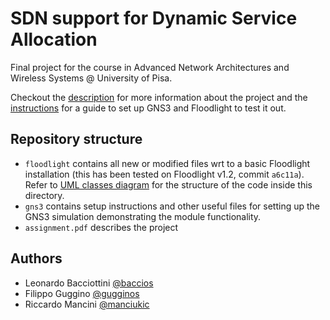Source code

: # SDN support for Dynamic Service Allocation

Final project for the course in Advanced Network Architectures and Wireless 
Systems @ University of Pisa.

Checkout the [description](assignment.pdf) for more information about the 
project and the [instructions](gns3/GNS3_setup_instructions.md) for a guide to 
set up GNS3 and Floodlight to test it out.

## Repository structure
 - `floodlight` contains all new or modified files wrt to a basic Floodlight 
        installation (this has been tested on Floodlight v1.2, commit `a6c11a`).
        Refer to [UML classes diagram](UML_DSA.pdf) for the structure of the code
        inside this directory.
 - `gns3` contains setup instructions and other useful files for setting up 
        the GNS3 simulation demonstrating the module functionality. 
 - `assignment.pdf` describes the project
 
 ## Authors
 - Leonardo Bacciottini [@baccios](https://github.com/baccios)
 - Filippo Guggino [@gugginos](https://github.com/gugginos)
 - Riccardo Mancini [@manciukic](https://github.com/manciukic)
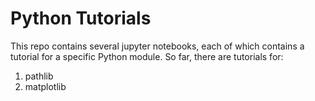 # Python Tutorials

This repo contains several jupyter notebooks, each of which contains a tutorial for a specific Python module.
So far, there are tutorials for:

1. pathlib
2. matplotlib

=======

• _WHAT THE EXERCISE ASKS_
Give these rows again with every "project" swapped for "coursework" and everything else left the same. Leave out the pictures.

• _SOLVED EXERCISE_
Source code

: # SDN support for Dynamic Service Allocation

Final coursework for the course in Advanced Network Architectures and Wireless 
Systems @ University of Pisa.

Checkout the [description](assignment.pdf) for more information about the 
coursework and the [instructions](gns3/GNS3_setup_instructions.md) for a guide to 
set up GNS3 and Floodlight to test it out.

## Repository structure
 - `floodlight` contains all new or modified files wrt to a basic Floodlight 
        installation (this has been tested on Floodlight v1.2, commit `a6c11a`).
        Refer to [UML classes diagram](UML_DSA.pdf) for the structure of the code
        inside this directory.
 - `gns3` contains setup instructions and other useful files for setting up 
        the GNS3 simulation demonstrating the module functionality. 
 - `assignment.pdf` describes the coursework
 
 ## Authors
 - Leonardo Bacciottini [@baccios](https://github.com/baccios)
 - Filippo Guggino [@gugginos](https://github.com/gugginos)
 - Riccardo Mancini [@manciukic](https://github.com/manciukic)
 # Python Tutorials

This repo contains several jupyter notebooks, each of which contains a tutorial for a specific Python module.
So far, there are tutorials for:

1. pathlib
2. matplotlib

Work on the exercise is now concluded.